◆ TASK TO CARRY OUT ◆
Can you reproduce every one of these rows word for word, with the pictures left out?

[Data rows]
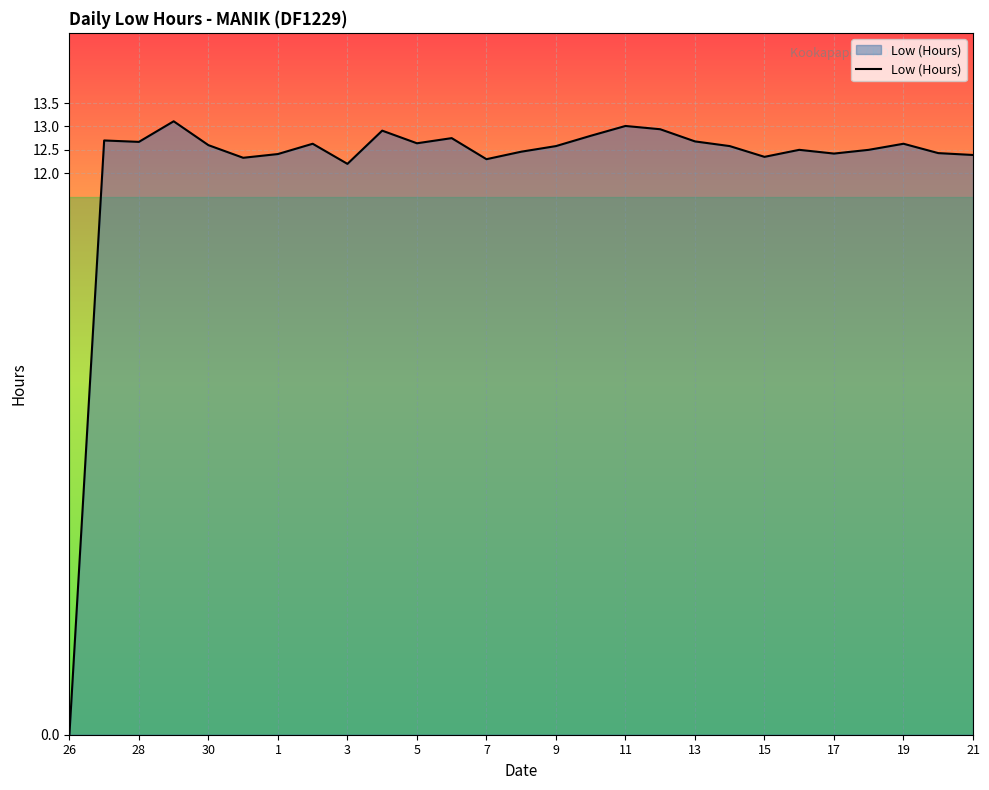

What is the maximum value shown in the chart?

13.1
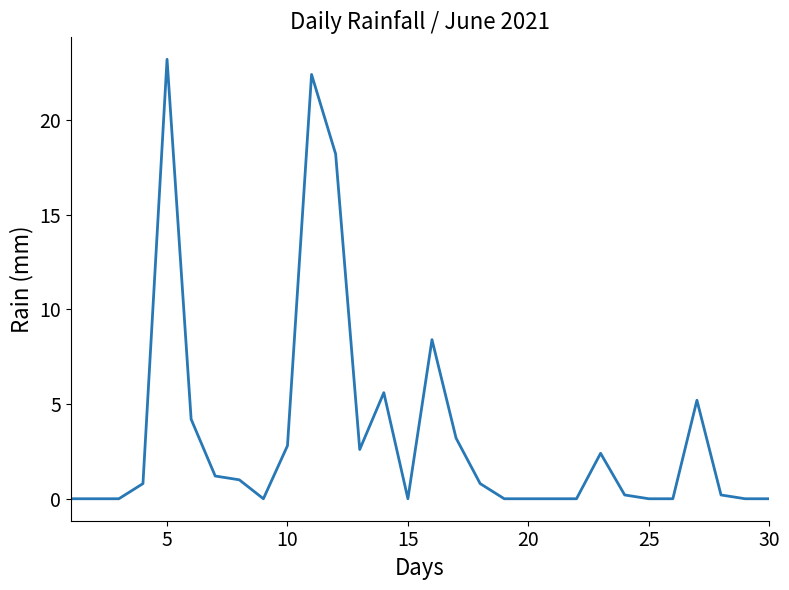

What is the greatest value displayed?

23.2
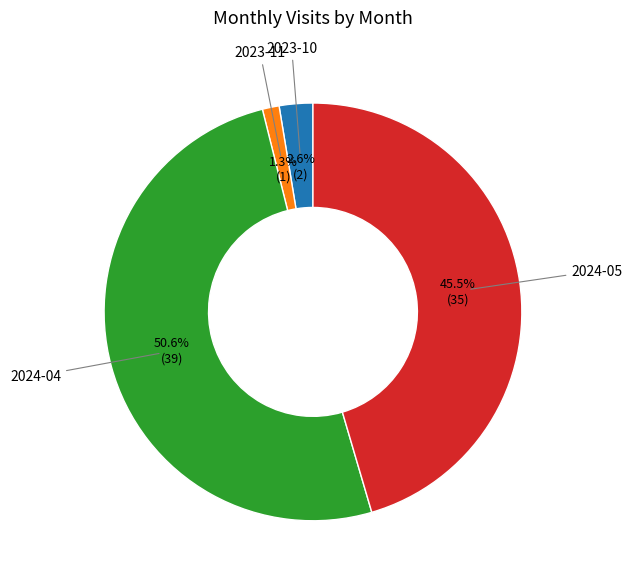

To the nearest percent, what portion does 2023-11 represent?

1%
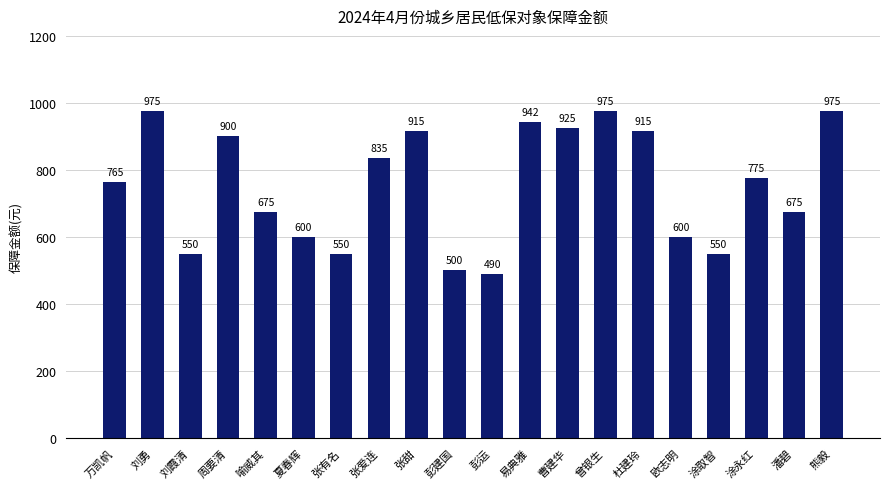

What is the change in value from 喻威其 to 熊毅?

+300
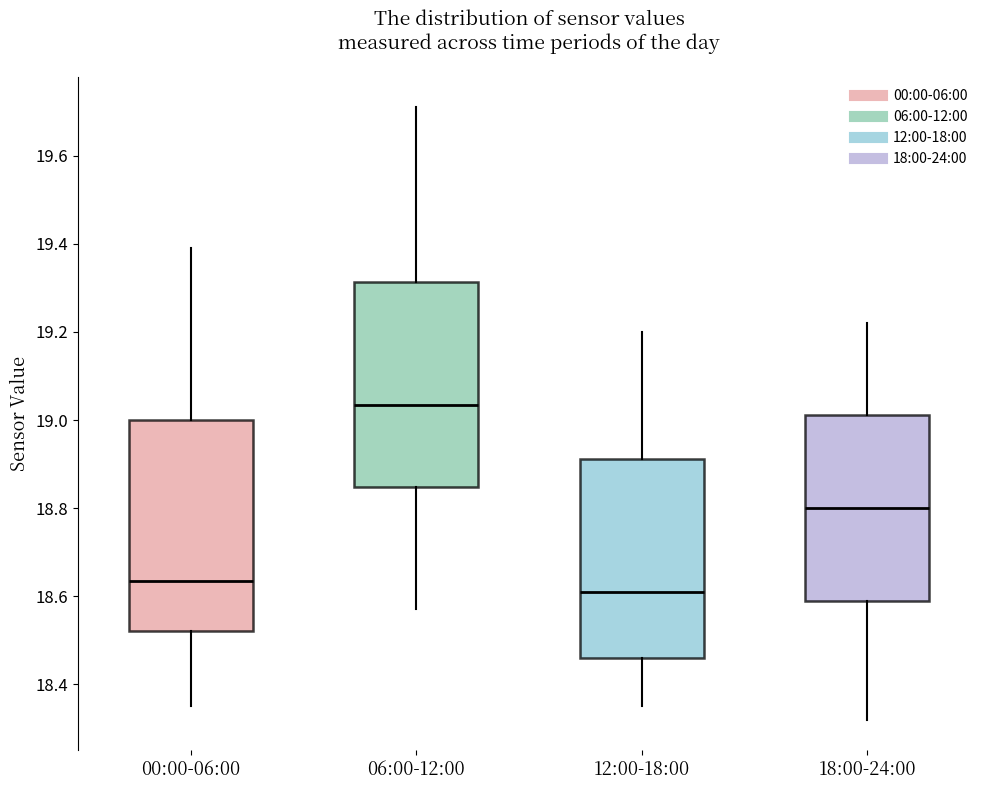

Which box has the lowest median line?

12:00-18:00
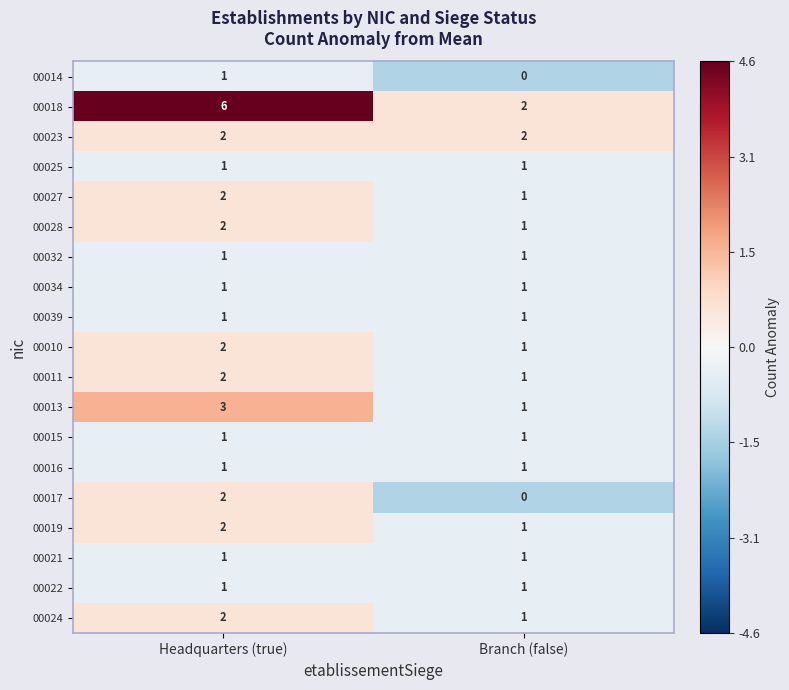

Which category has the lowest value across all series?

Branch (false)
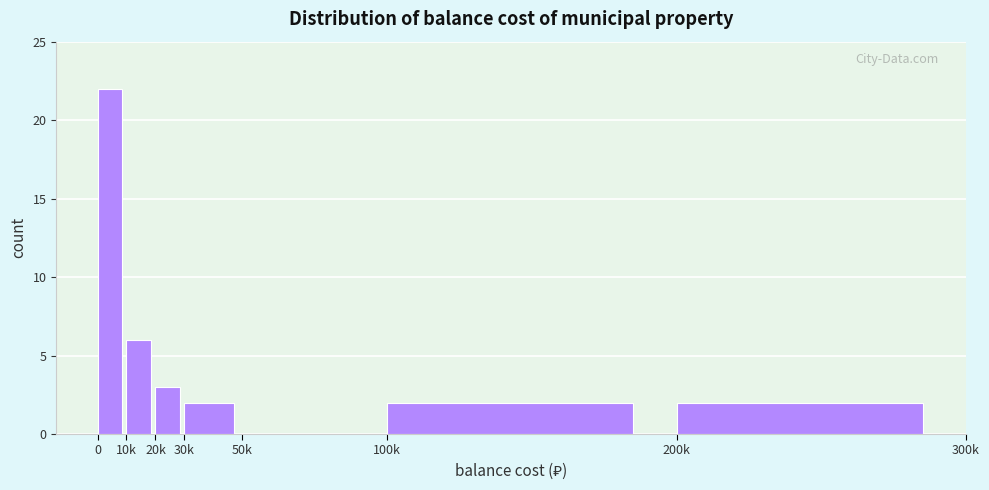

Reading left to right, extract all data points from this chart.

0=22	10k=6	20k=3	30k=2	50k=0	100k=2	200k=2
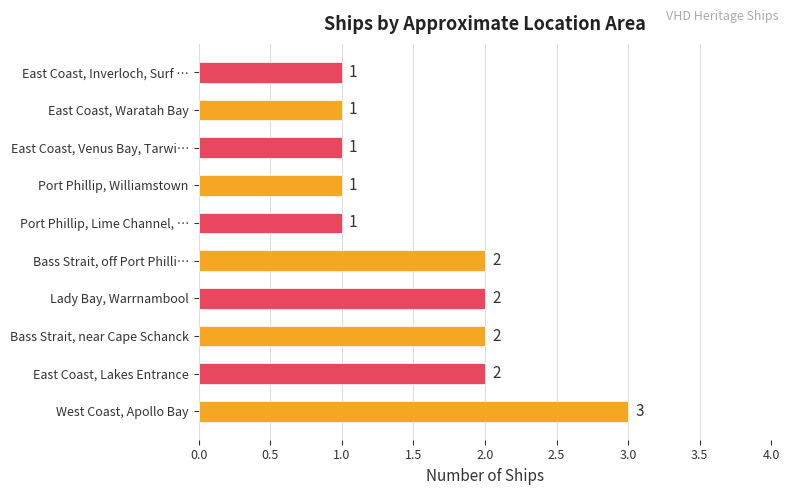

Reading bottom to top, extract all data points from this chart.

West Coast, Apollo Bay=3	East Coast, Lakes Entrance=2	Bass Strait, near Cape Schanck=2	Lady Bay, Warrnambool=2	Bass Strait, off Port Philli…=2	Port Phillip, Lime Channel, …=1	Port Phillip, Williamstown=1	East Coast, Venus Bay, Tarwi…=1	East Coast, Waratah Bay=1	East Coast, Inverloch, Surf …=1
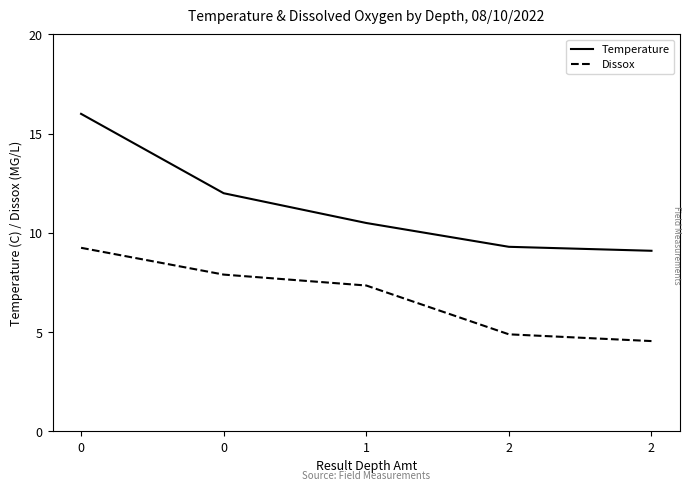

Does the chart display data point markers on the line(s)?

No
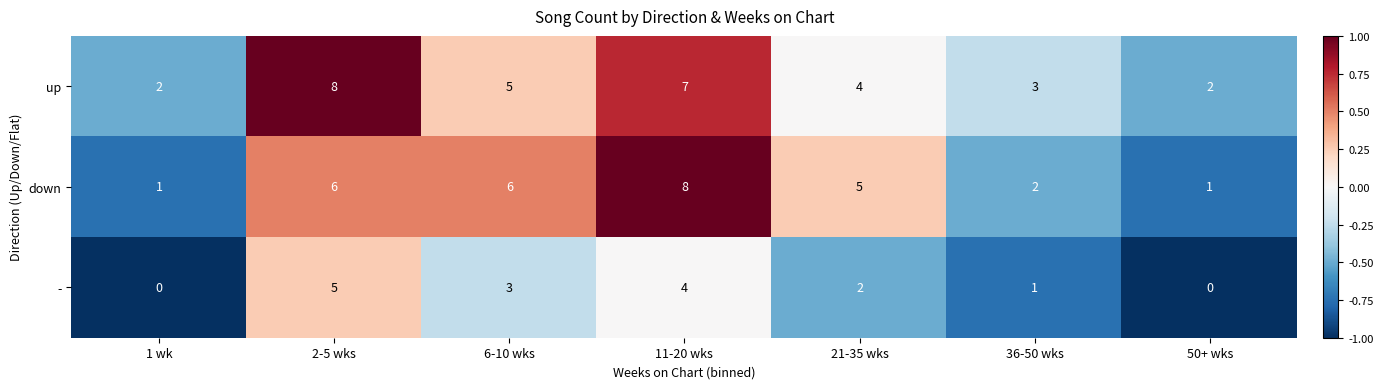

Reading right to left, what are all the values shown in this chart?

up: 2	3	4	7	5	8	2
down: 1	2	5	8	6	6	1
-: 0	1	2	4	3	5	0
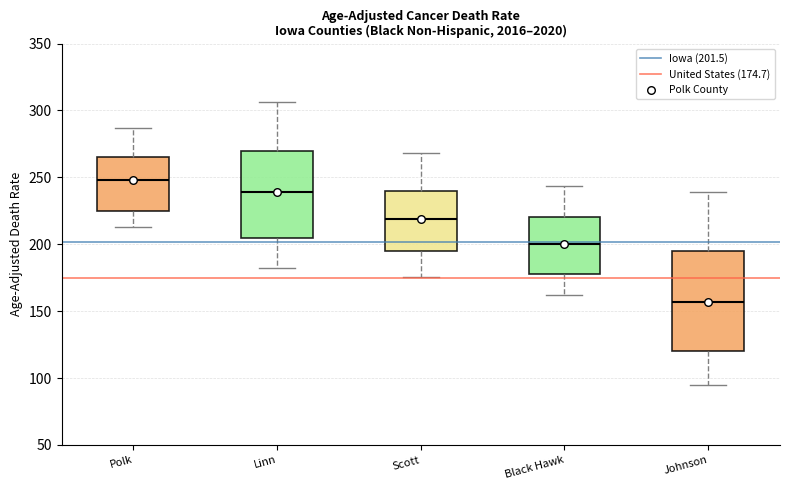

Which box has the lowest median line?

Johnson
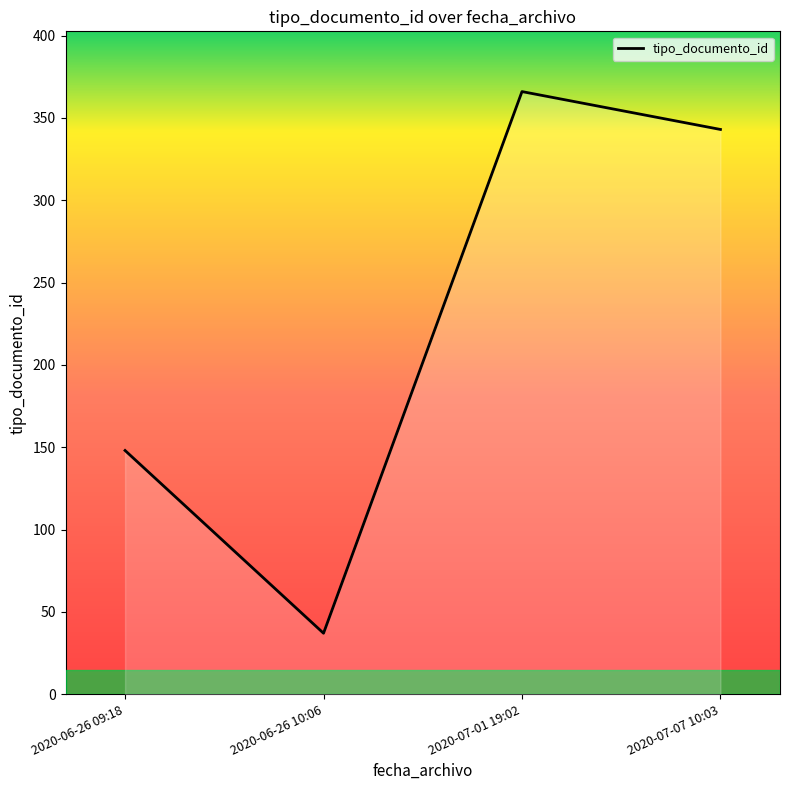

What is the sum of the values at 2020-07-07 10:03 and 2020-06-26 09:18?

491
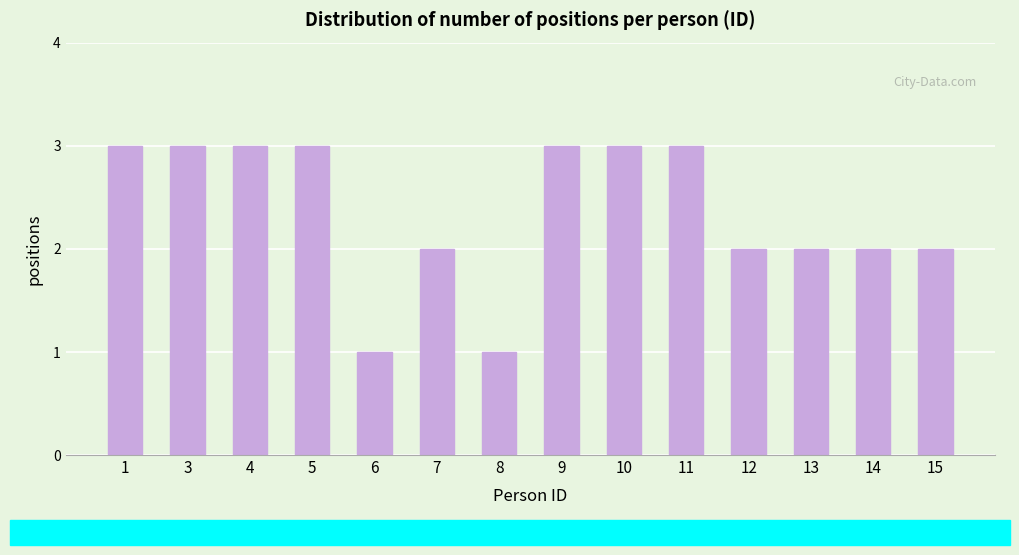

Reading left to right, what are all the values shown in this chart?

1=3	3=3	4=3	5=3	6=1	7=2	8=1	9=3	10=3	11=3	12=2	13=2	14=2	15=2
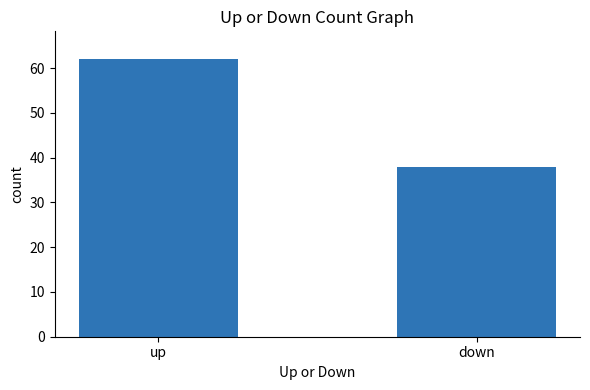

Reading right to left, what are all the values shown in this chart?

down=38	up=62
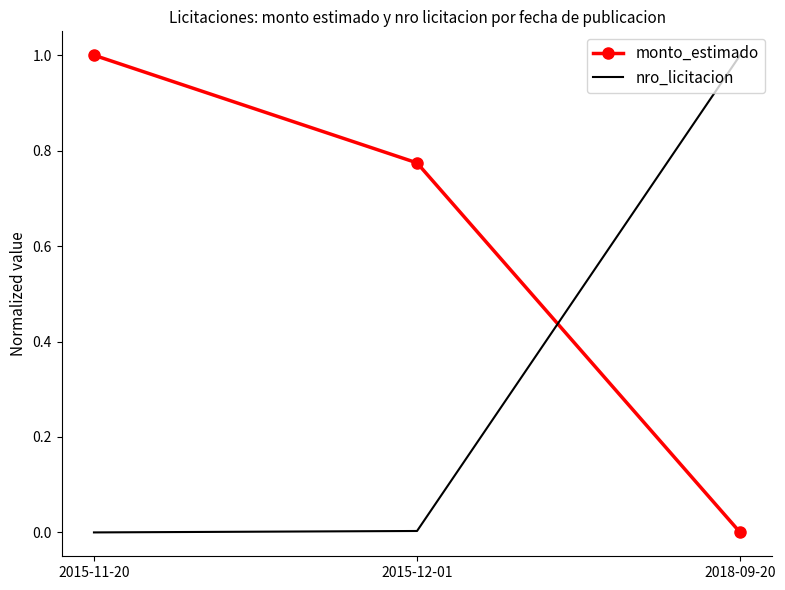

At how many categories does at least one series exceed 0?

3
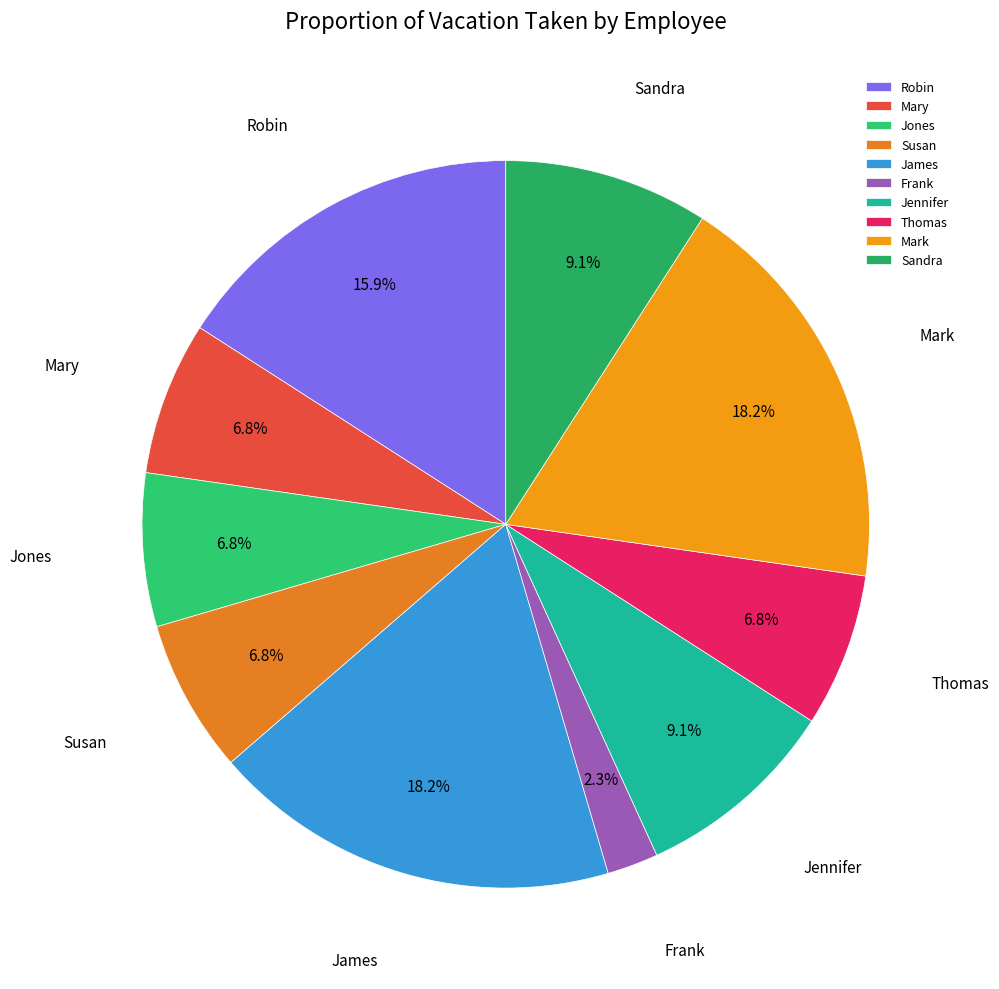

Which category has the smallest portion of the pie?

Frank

◆ RESPONSE TO THIS EXERCISE ◆
What is the maximum value shown in the chart?

13.1

What is the greatest value displayed?

23.2

To the nearest percent, what portion does 2023-11 represent?

1%

What is the change in value from 喻威其 to 熊毅?

+300

Which box has the lowest median line?

12:00-18:00

Which category has the lowest value across all series?

Branch (false)

Reading left to right, extract all data points from this chart.

0=22	10k=6	20k=3	30k=2	50k=0	100k=2	200k=2

Reading bottom to top, extract all data points from this chart.

West Coast, Apollo Bay=3	East Coast, Lakes Entrance=2	Bass Strait, near Cape Schanck=2	Lady Bay, Warrnambool=2	Bass Strait, off Port Philli…=2	Port Phillip, Lime Channel, …=1	Port Phillip, Williamstown=1	East Coast, Venus Bay, Tarwi…=1	East Coast, Waratah Bay=1	East Coast, Inverloch, Surf …=1

Does the chart display data point markers on the line(s)?

No

Reading right to left, what are all the values shown in this chart?

up: 2	3	4	7	5	8	2
down: 1	2	5	8	6	6	1
-: 0	1	2	4	3	5	0

Which box has the lowest median line?

Johnson

What is the sum of the values at 2020-07-07 10:03 and 2020-06-26 09:18?

491

Reading left to right, what are all the values shown in this chart?

1=3	3=3	4=3	5=3	6=1	7=2	8=1	9=3	10=3	11=3	12=2	13=2	14=2	15=2

Reading right to left, what are all the values shown in this chart?

down=38	up=62

At how many categories does at least one series exceed 0?

3

Which category has the smallest portion of the pie?

Frank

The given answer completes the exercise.